Les banques centrales de la zone franc limitent les crédits à l’économie
« On dit que les banques de la zone CFA ne trouvent pas à qui prêter. Mais on leur empêche de prêter », s’irrite Kako Nubukpo. La BCEAO fixe ainsi aux banques commerciales des volumes de crédit maximaux à consentir aux économies locales (entreprises et particuliers). Si une banque se fait trop hardie dans sa politique de prêts, on lui tape sur les doigts. Et pour cause : lutter contre l’inflation est l’objectif prioritaire de la BCEAO et de la BEAC. « La croissance et le développement sont des variables absentes de leurs feuilles d’objectifs », dénonce l’économiste togolais. De fait, l’accès au crédit est très limité dans les pays de la zone CFA, ce qui handicape naturellement les entreprises locales et les ménages qui veulent investir. Quelques chiffres peuvent frapper les esprits. Les crédits accordés aux entreprises représentent 150% du PIB en Afrique du Sud, 200% aux Etats-Unis et 95% en France. Dans la zone CFA, ce ratio est de 23%. Il faut toutefois relativiser. La politique monétaire n’est pas seule en cause dans cette anomalie. De manière générale, en Afrique subsaharienne, ce ratio est bas, y compris dans les pays qui « tournent » plutôt bien. Faible taux de bancarisation, prégnance de l’informel et des mécanismes de financement parallèle (tontines) n’y sont pas pour rien.

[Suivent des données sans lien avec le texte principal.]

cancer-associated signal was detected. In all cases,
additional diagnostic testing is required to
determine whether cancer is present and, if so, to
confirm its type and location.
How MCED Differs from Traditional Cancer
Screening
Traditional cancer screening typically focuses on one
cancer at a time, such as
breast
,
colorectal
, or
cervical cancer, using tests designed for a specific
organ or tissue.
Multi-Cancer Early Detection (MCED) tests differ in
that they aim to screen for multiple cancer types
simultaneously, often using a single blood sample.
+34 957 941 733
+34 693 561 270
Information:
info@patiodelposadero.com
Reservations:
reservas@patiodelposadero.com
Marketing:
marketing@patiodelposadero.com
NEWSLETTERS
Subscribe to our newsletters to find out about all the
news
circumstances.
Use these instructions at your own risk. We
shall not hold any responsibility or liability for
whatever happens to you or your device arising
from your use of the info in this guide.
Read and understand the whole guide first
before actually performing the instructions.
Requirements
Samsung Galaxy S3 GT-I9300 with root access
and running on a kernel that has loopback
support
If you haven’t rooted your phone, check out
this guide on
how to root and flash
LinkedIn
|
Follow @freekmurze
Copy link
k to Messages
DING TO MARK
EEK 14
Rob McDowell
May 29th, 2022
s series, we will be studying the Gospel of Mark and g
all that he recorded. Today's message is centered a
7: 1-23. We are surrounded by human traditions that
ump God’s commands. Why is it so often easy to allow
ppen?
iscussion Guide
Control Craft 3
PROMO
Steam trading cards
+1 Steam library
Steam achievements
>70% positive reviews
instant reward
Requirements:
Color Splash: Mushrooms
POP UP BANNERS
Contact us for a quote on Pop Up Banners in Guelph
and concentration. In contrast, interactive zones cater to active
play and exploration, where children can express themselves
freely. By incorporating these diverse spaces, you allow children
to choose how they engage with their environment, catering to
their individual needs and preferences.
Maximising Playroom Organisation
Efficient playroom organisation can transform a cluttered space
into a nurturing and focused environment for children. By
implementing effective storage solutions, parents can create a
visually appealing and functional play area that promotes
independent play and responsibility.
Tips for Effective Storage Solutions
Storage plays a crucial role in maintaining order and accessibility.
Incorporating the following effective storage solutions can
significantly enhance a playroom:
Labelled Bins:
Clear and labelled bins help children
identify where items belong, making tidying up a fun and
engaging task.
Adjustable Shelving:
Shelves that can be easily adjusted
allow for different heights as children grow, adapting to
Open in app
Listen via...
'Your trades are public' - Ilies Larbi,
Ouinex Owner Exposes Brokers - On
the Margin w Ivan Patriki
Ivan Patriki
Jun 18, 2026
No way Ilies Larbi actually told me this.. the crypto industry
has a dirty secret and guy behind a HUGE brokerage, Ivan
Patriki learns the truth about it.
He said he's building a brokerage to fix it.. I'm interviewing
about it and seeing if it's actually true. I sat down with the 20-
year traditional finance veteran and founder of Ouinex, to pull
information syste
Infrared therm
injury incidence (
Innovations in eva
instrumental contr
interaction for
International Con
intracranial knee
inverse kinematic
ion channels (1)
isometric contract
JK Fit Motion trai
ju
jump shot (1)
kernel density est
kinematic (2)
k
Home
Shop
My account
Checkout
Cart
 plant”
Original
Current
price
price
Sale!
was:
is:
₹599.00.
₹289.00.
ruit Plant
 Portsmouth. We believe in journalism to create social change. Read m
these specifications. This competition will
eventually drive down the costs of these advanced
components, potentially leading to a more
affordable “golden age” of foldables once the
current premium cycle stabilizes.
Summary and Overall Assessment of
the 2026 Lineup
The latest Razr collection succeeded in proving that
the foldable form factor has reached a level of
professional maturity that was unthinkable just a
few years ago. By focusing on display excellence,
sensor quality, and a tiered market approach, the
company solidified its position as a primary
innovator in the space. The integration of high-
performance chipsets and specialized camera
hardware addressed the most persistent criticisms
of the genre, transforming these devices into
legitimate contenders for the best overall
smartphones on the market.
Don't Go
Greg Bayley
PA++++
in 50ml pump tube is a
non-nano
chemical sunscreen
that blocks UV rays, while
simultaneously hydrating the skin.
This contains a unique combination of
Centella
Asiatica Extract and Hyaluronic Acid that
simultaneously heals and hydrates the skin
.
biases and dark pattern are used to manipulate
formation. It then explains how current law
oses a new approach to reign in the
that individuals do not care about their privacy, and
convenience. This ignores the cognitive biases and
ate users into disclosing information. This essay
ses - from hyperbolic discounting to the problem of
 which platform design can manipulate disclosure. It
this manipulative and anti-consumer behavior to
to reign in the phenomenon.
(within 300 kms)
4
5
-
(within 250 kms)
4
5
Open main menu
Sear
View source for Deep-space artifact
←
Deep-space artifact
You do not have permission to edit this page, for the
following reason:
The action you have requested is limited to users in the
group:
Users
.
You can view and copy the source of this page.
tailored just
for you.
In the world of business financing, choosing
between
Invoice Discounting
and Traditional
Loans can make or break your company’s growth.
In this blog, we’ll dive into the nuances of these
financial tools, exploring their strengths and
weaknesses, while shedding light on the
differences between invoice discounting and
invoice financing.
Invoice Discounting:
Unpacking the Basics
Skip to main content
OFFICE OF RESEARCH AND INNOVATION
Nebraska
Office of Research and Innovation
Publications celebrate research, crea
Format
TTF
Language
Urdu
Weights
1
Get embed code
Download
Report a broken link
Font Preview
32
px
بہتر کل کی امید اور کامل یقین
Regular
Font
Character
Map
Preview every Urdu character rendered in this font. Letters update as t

La « stabilité » monétaire offerte par le franc CFA est un mirage
Ces dernières années, la dégringolade de la monnaie ghanéenne nourrit le scepticisme vis-à-vis d’une « libération monétaire » des pays de la zone franc. « Au moins, notre monnaie nous garantit la stabilité », entend-on. En réalité, il faut préciser que cette stabilité ne concerne que la parité euro/CFA. Les commerçants africains achètent aujourd’hui plus en Chine que dans l’espace européen, et font naturellement face à des fluctuations et des risques de change. Par le passé, « la France a entraîné les pays utilisant le CFA dans ses différentes dévaluations compétitives », rappelle Martial Ze Belinga. Par ailleurs, la politique de l’euro fort qui a longtemps eu cours a pesé sur la compétitivité des exportations africaines. « Le couple monnaie forte et désarmement tarifaire (baisse drastique des droits de douane) est ravageur. La conjonction de ces facteurs empêche toute industrialisation », note Kako Nubukpo.